Modelling pesticide sorption in the surface and subsurface soils of an agricultural catchment
Article first published online: 21 DEC 2012
© 2012 Society of Chemical Industry
Pest Management Science
Volume 69, Issue 8, pages 919–929, August 2013
How to Cite
Ghafoor, A., Jarvis, N. J. and Stenström, J. (2013), Modelling pesticide sorption in the surface and subsurface soils of an agricultural catchment. Pest. Manag. Sci., 69: 919–929. doi: 10.1002/ps.3453
- Issue published online: 9 JUL 2013
- Article first published online: 21 DEC 2012
- Accepted manuscript online: 7 NOV 2012 10:35AM EST
- Manuscript Accepted: 7 NOV 2012
- Manuscript Revised: 28 SEP 2012
- Manuscript Received: 16 JAN 2012
Sorption models that improve upon the koc concept are urgently needed for reliable spatial modelling of pesticide leaching. Sorption of glyphosate, bentazone and isoproturon was measured in surface and subsurface soils to test an ‘extended’ partitioning model that also accounts for inorganic sorbents and pH. Best-subset regression and Akaike information criteria were used to justify the inclusion of predictors and identify suitable models.

◆ Objective: Copy out the article page on pesticide sorption in farm soils word for word, from its title line through its final sentence.

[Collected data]
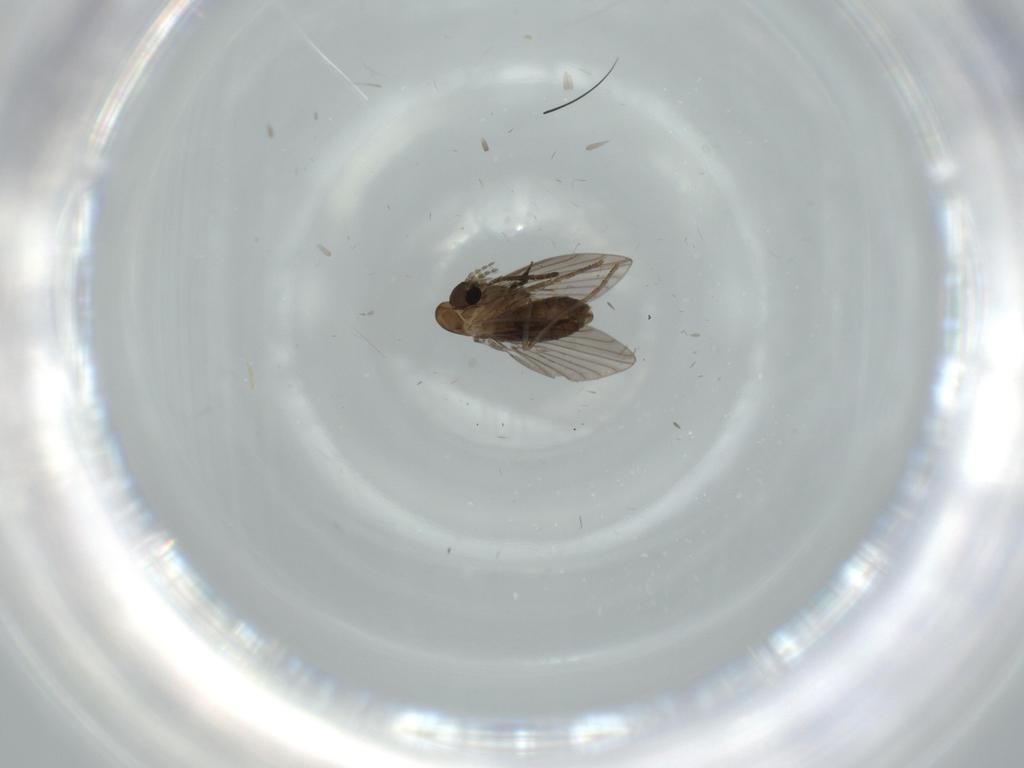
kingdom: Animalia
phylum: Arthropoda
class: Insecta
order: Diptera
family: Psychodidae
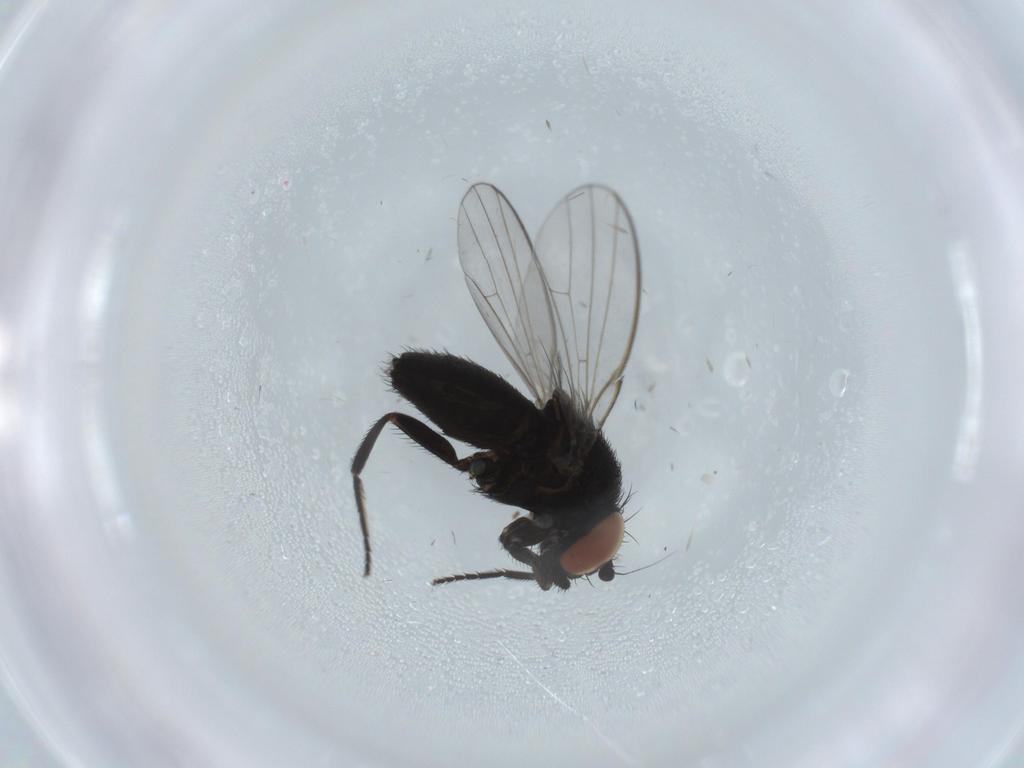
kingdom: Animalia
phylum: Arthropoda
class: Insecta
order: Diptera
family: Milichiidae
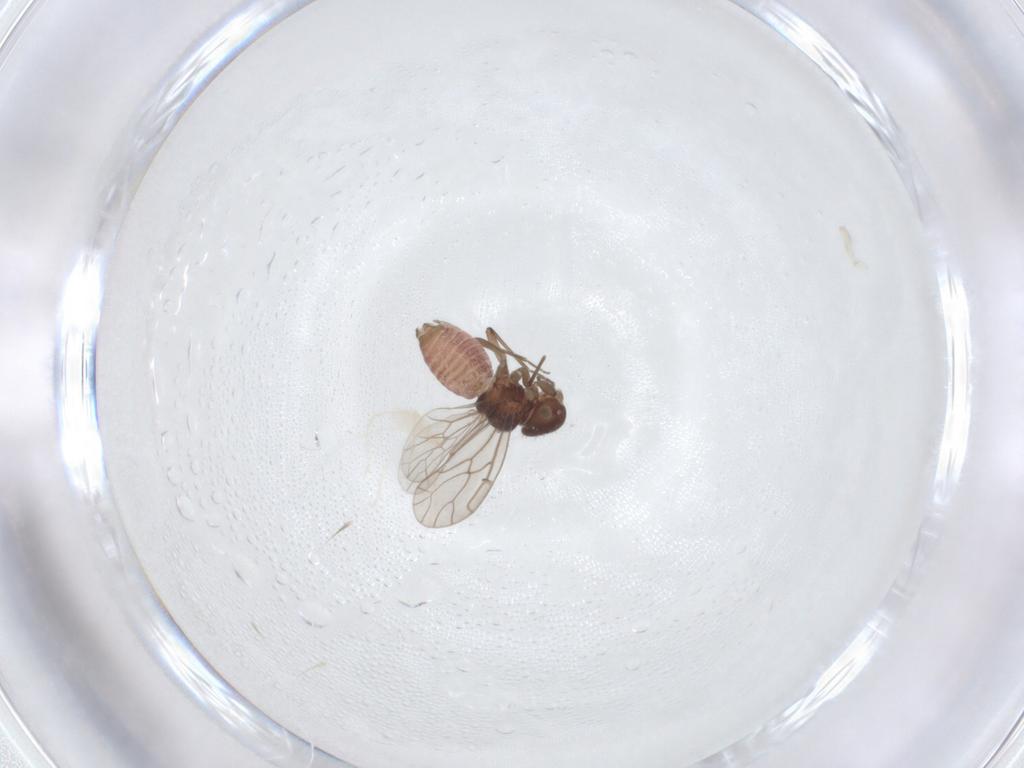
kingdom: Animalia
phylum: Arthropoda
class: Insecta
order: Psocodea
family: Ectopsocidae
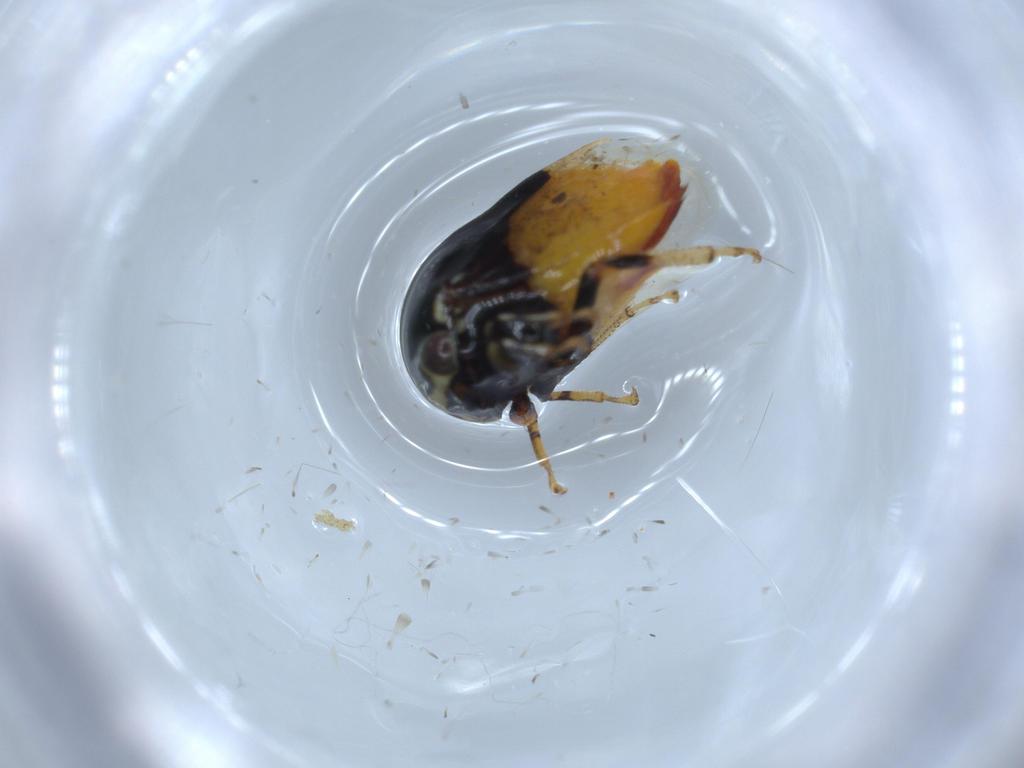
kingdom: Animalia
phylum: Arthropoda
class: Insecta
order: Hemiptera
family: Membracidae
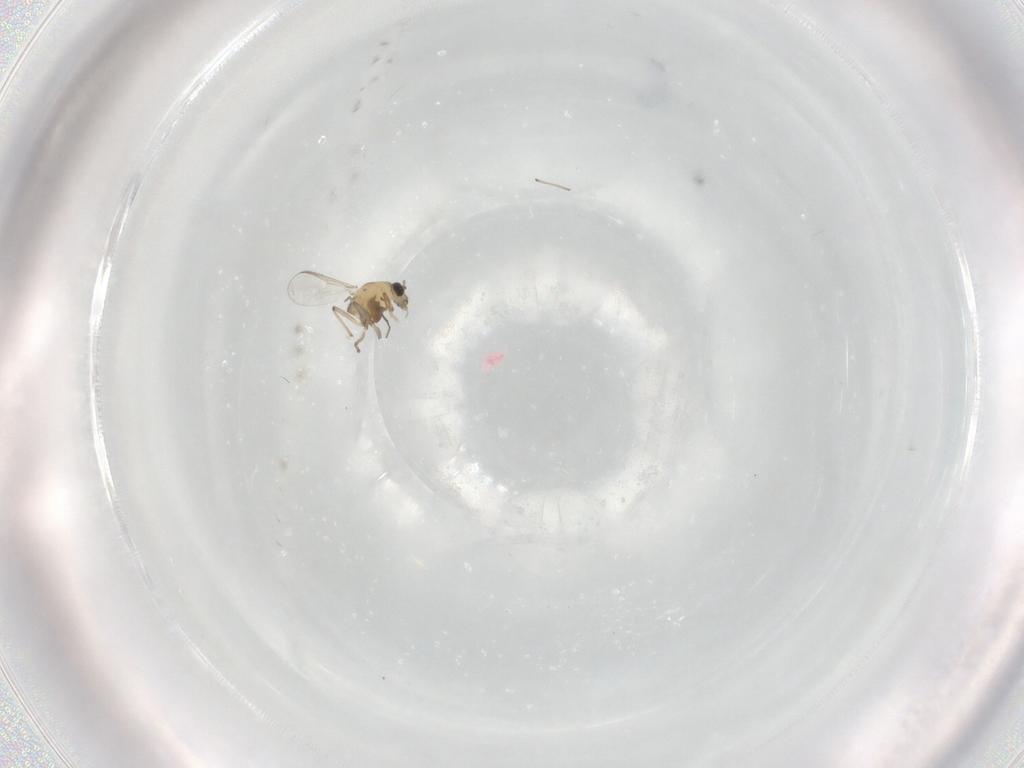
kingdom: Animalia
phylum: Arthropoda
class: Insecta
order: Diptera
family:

==

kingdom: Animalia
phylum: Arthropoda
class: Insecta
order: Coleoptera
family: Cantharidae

◆ Result of the exercise:
Modelling pesticide sorption in the surface and subsurface soils of an agricultural catchment
Article first published online: 21 DEC 2012
© 2012 Society of Chemical Industry
Pest Management Science
Volume 69, Issue 8, pages 919–929, August 2013
How to Cite
Ghafoor, A., Jarvis, N. J. and Stenström, J. (2013), Modelling pesticide sorption in the surface and subsurface soils of an agricultural catchment. Pest. Manag. Sci., 69: 919–929. doi: 10.1002/ps.3453
- Issue published online: 9 JUL 2013
- Article first published online: 21 DEC 2012
- Accepted manuscript online: 7 NOV 2012 10:35AM EST
- Manuscript Accepted: 7 NOV 2012
- Manuscript Revised: 28 SEP 2012
- Manuscript Received: 16 JAN 2012
Sorption models that improve upon the koc concept are urgently needed for reliable spatial modelling of pesticide leaching. Sorption of glyphosate, bentazone and isoproturon was measured in surface and subsurface soils to test an ‘extended’ partitioning model that also accounts for inorganic sorbents and pH. Best-subset regression and Akaike information criteria were used to justify the inclusion of predictors and identify suitable models.